Nel corso dell’incontro è stato ribadito il nodo “cruciale del rafforzamento del controllo delle acque libiche“. Quindi il ministro Minniti ha ricordato che l’Ue a maggio terminerà la formazione di 90 marinai della Guardia costiera libica. Una volta completato questo step, “l’Italia restituirà le motovedette libiche prese in custodia nel 2011, per creare una moderna Guardia costiera della Libia“, un corpo che secondo il ministro “dai primi di febbraio ha dato già un segno di particolare attività, e credo che non appena possibile, si potranno coordinare le operazioni di soccorso in mare con quelle della missione Sofia”.

Secondo nodo essenziale, il rafforzamento delle frontiere a sud della Libia: “i paesi partners si sono offerti di condividere strumenti tecnologici avanzati e programmi di formazione e addestramento” per le forze di frontiera, ha aggiunto Minniti.

Non è mancato il tema del rispetto dei diritti umani, “elemento imprescindibile sia per l’Italia che per gli altri paesi partner del Gruppo”. Minniti ha annunciato la volontà di coinvolgere le agenzie Onu come Oim e Unhcr nei campi di accoglienza per migranti nel nord della Libia. Ha tuttavia sottolineato che l’analisi delle richieste di protezione e la questione dei rimpatri “è un compito che spetta alle autorità libiche e non europee“, pur sottolineando che avverrà nel quadro “di analoghi principi e regole europee”.
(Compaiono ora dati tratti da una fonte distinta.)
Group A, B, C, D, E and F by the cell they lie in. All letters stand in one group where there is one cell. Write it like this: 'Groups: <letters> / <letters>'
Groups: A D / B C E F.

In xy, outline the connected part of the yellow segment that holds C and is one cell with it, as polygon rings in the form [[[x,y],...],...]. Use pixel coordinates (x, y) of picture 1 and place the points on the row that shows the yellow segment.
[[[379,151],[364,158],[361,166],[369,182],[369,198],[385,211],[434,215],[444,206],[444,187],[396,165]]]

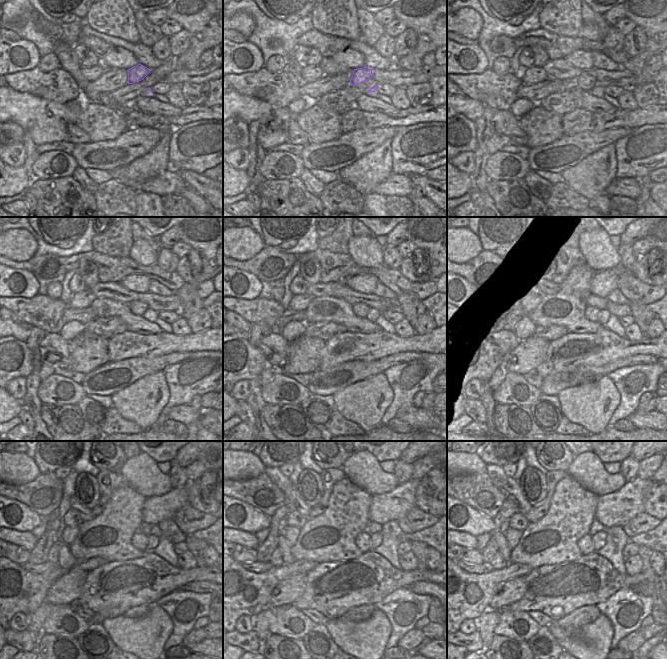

Tale impegno alla “solidarietà comune” espresso dai ministri degli Interni deve guardare prima di tutto alla tutela delle fasce più deboli: donne e bambini. “Abbiamo un numero senza precedenti di minori non accompagnati che arrivano nel nostro paese, che colpisce al cuore. Il non respingimento dei minori- ha aggiunto il capo del Viminale- è un principio di civiltà”. Sulle relocation Minniti ha assicurato: “ne abbiamo parlato, ricordando che non andavano e non vanno avanti, tuttavia ho trovato tra i partners la volontà di rispettare questo impegno assunto ormai due anni fa”. Si è poi deciso di rafforzare la  partnership con gli altri due paesi del Nord Africa. In particolare, con i rappresentanti tunisini “è stato affrontato il tema dell’accelerazione delle procedure di identificazione”.

Nessuna novità invece per quanto riguarda un possibile contributo di Tunisi per quanto riguarda l’accoglienza direttamente in quel paese.